— Assignment —
If a line of the entries below includes the word "only", it counts; state the total and nothing further.

Recorded data:
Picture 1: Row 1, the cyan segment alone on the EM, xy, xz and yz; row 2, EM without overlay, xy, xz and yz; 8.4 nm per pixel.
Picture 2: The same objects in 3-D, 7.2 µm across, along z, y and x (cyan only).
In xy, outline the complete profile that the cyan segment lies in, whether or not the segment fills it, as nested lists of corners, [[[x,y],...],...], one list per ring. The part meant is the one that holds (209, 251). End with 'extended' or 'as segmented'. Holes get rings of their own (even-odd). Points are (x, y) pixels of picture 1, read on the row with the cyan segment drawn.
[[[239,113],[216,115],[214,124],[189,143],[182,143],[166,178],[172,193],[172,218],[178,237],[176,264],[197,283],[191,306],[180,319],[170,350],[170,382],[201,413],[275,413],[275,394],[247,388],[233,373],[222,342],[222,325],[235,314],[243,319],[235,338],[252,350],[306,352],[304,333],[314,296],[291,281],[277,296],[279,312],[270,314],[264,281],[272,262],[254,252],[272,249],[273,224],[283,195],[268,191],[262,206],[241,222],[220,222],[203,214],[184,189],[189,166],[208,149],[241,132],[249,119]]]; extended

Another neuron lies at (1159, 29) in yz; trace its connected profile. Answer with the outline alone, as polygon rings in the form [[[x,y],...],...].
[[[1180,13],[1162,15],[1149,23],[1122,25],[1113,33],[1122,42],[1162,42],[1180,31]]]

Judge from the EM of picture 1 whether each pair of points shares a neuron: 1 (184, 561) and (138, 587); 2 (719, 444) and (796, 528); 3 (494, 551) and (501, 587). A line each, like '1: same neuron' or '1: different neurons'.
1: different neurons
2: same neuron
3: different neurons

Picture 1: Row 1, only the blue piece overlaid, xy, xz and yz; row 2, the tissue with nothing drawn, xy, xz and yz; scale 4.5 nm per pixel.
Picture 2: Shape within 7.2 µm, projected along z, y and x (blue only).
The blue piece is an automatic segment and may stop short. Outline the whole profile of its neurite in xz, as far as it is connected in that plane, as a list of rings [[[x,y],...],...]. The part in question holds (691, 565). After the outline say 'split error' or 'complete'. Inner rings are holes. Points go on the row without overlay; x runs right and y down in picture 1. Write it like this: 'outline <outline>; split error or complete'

— Exercise solution —
3